W beztroskim, karnawałowym nastroju utrzymane były wyrazy uznania, podziękowania i życzenia. Składali je sobie wzajemnie gospodynie i zaproszeni goście, wśród których byli m.im. wójt Mirosław Smolarek, przewodnicząca Rady Gminy Bernardyna Bryzek, sekretarz Miasta Oświęcim Maria Płachta, sołtys Brzezinki Andrzej Ryszka, radny Zbigniew Krzemień, dyrektor OKSiR-u Jadwiga Szczerbowska oraz przedstawiciele Rejonowego Związku Rolników Kółek i Organizacji Rolniczych w Bielsku-Białej: prezes Danuta Kożusznik, członek Zarządu Gertruda Proksa i przewodniczący Waldemar Pieczara.
Prócz dyplomów i upominków każde koło gospodyń otrzymało w prezencie kronikę, bo przecież żadna internetowa galeria nie zastąpi odręcznie zapisanych kart i tradycyjnych fotografii. Natomiast prezes OMAG-u Łukasz Dziędziel przekazał na rzecz kół gospodyń niebagatelną kwotę 8 tys. złotych.
Następnie scenę we władanie wzięły solistki, duety i zespoły – sądząc po brawach i salwach śmiechu, ostatkowe występy były najbardziej wyczekiwanym punktem programu. Znane z poczciwego wierszyka o lokomotywie "Uf – jak gorąco" stało się symbolem zmagań z naturą toczonych zgodnie z odwieczną prawdą, że "żeby być piękną, trzeba cierpieć".
W zapustne piosenki świetnie wpasował się wszechobecny Sławomir z zakopiańskim przebojem nie do zdarcia. Lekarstwem na jego śpiew i wszelkie inne przypadłości okazał się Niepiernicz w powlekanych tabletkach, który trafił na ręce wójta. Kabaretowy program dopełniła przypowieść o Cysorzu, któremu przyniesiono w lektyce "bardzo fajną Cesarzową".

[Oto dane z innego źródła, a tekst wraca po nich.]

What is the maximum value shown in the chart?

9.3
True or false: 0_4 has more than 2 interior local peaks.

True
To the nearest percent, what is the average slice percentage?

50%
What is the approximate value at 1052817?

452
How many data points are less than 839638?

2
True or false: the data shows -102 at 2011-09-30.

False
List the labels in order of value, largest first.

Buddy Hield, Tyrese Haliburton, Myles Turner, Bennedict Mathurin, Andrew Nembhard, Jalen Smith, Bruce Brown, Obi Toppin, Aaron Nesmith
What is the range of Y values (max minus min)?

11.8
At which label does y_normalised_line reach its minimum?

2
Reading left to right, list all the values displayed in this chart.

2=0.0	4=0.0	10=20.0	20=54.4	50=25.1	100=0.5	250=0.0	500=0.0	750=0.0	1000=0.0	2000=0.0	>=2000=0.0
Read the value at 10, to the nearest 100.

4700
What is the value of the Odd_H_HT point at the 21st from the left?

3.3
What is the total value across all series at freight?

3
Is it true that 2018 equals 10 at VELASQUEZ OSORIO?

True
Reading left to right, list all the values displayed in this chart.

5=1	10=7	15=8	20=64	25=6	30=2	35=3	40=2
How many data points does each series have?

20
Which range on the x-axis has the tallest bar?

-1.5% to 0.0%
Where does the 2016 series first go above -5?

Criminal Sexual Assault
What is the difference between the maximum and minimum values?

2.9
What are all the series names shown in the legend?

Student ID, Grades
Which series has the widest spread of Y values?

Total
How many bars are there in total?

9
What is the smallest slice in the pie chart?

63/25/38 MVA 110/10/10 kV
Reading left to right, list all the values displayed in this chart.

Żwawe, biesiadne melodie mieszały się z tropikalnymi rytmami, porywając na parkiet kolejnych uczestników Babskiego Combra. Wodzireje nie pozwolili biesiadnikom nawet na chwilę wytchnienia. Zabawa – zgodnie z prawidłami karnawału – kręciła się do późnego wieczora.